Sunday, October 31, 2021

McCartney (1970)

With the Beatles' future uncertain in late 1969 and early 1970, Paul McCartney, eager to continue making music, conceived a solo album on which he played all of the instruments, with basic recording equipment and  low-fidelity sound, as an exercise to keep himself active.  By the time he released the LP in the spring of 1970, it had become his declaration of independence from the Beatles.  It was an inauspicious one at that.
McCartney has its charms as a home-made album, especially in marked contrast to the polish and perfection that defined Abbey Road, and it's as rough-hewn as Let It Be was intended to be - maybe more so.  But there's little on the album that stands up to repeated listening.  Paul was more interested in getting something out for the sake of itself, and it shows in the casual approach he took not necessarily to arranging the songs but in writing them.  A song like "Man We Was Lonely" is a fragment that expresses an idea more suitable for a single verse, and the premise of "That Would Be Something" is more suitable for a single lyric.  Other songs fare better because of their simplicity. "Junk," a paean to the flotsam and jetsam of life that had been a candidate for a Beatles record, is a quaint and plaintive number, and "Every Night" - which Phoebe Snow covered masterfully - is a fine folk-style ballad.  And both are prime examples of Paul's gift for melody.  But mostly, McCartney is little more than pleasant, something that doesn't leave you much to ponder as soon as one track ends and another begins.  For example, another song originally conceived for the Beatles - "Teddy Boy" - is a story of a mother-son relationship that doesn't give us any reason to care for Paul's protagonists.

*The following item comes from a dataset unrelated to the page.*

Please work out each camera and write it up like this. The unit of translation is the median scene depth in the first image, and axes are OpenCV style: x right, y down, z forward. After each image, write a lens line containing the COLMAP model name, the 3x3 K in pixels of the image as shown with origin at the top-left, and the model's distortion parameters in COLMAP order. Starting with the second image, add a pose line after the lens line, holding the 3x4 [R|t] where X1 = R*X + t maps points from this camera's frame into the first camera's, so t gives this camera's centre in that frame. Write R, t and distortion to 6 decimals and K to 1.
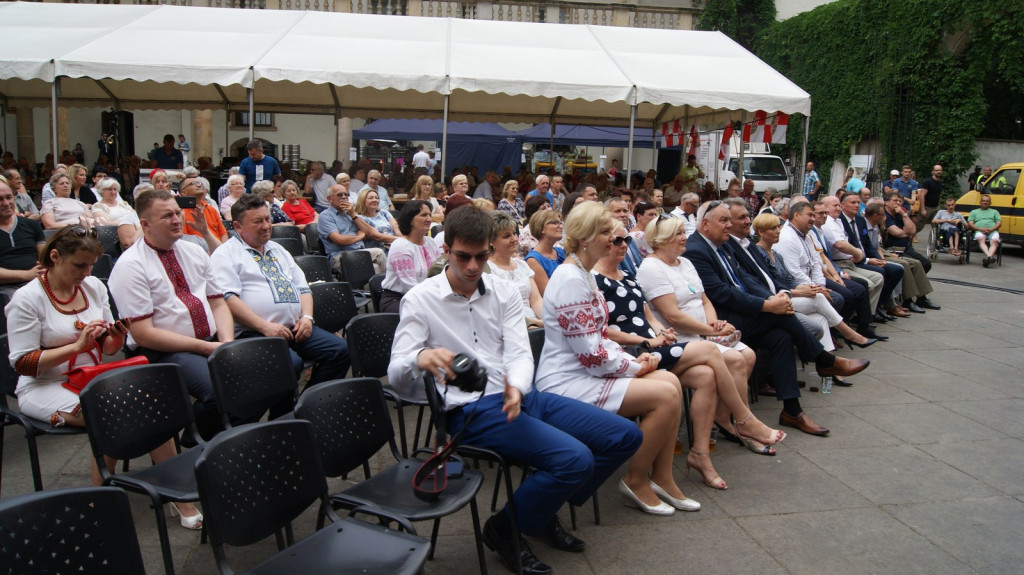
lens RADIAL K [[816.2, 0, 512.0], [0, 816.2, 287.5], [0, 0, 1]] dist [-0.085401, 0.006293]
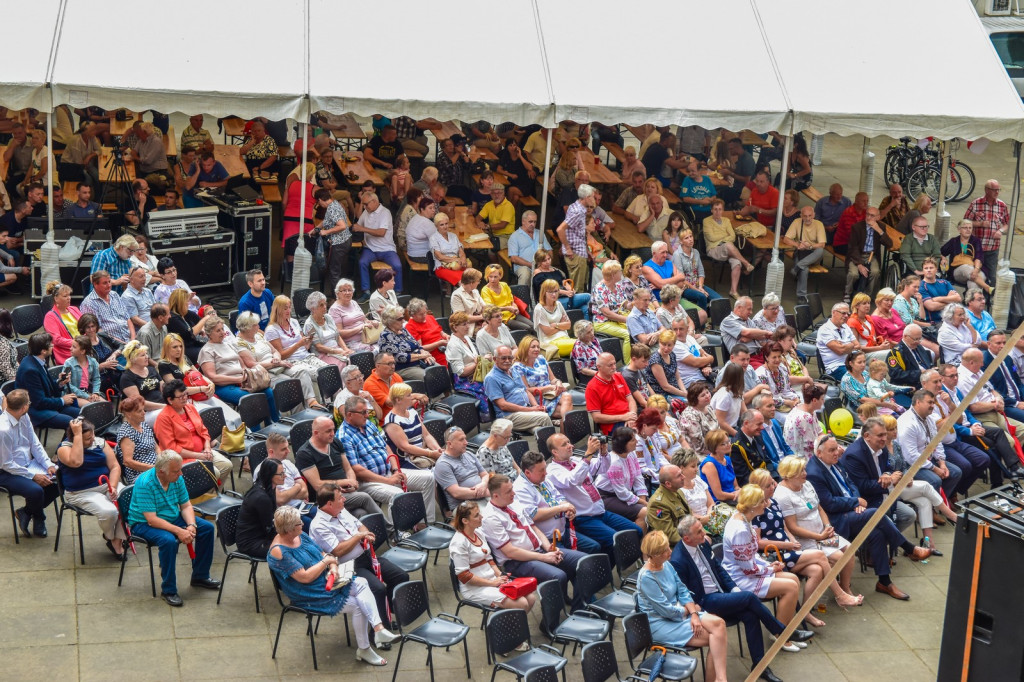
lens RADIAL K [[2074.4, 0, 512.0], [0, 2074.4, 341.0], [0, 0, 1]] dist [0.030347, 0.062343]
pose [[0.999839, 0.008480, 0.015798, -0.143030], [-0.010412, 0.991910, 0.126518, -0.276282], [-0.014597, -0.126662, 0.991839, -0.981039]]
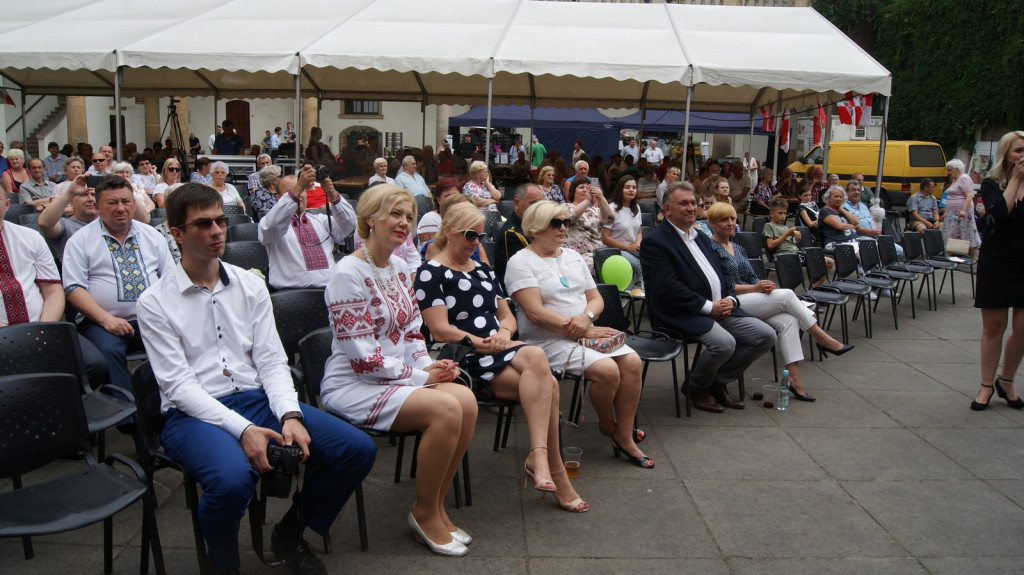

McCartney does have a warm, fuzzy down-home feeling, and it was packaged with family photos to drive the point home that his wife Linda and their two little girls inspired that feeling - the better to show that Paul was happier now than he had been when with the Beatles.  But Paul confuses happiness with complacency, and the result is rather wanting; there are five instrumentals here, mostly ad-libbed, and they're so forgettable you can't remember how they sounded as soon as you've heard them.  The one song that stands out, of course, is "Maybe I'm Amazed," an urgent ballad that recalled Paul's best work with the Beatles and is a harbinger of his best solo work going forward.  If only there had been more of that here.
But then, such urgency wasn't the objective; Paul simply wanted to make a record that didn't sweat the details.  The takeaway, though, is that, as McCartney was recorded with a shrug, that's precisely the best way to respond to it. In retrospect, McCartney isn't a farewell to the Beatles or a blueprint for a solo career that would include a new band in the form of Wings.  It just . . . is.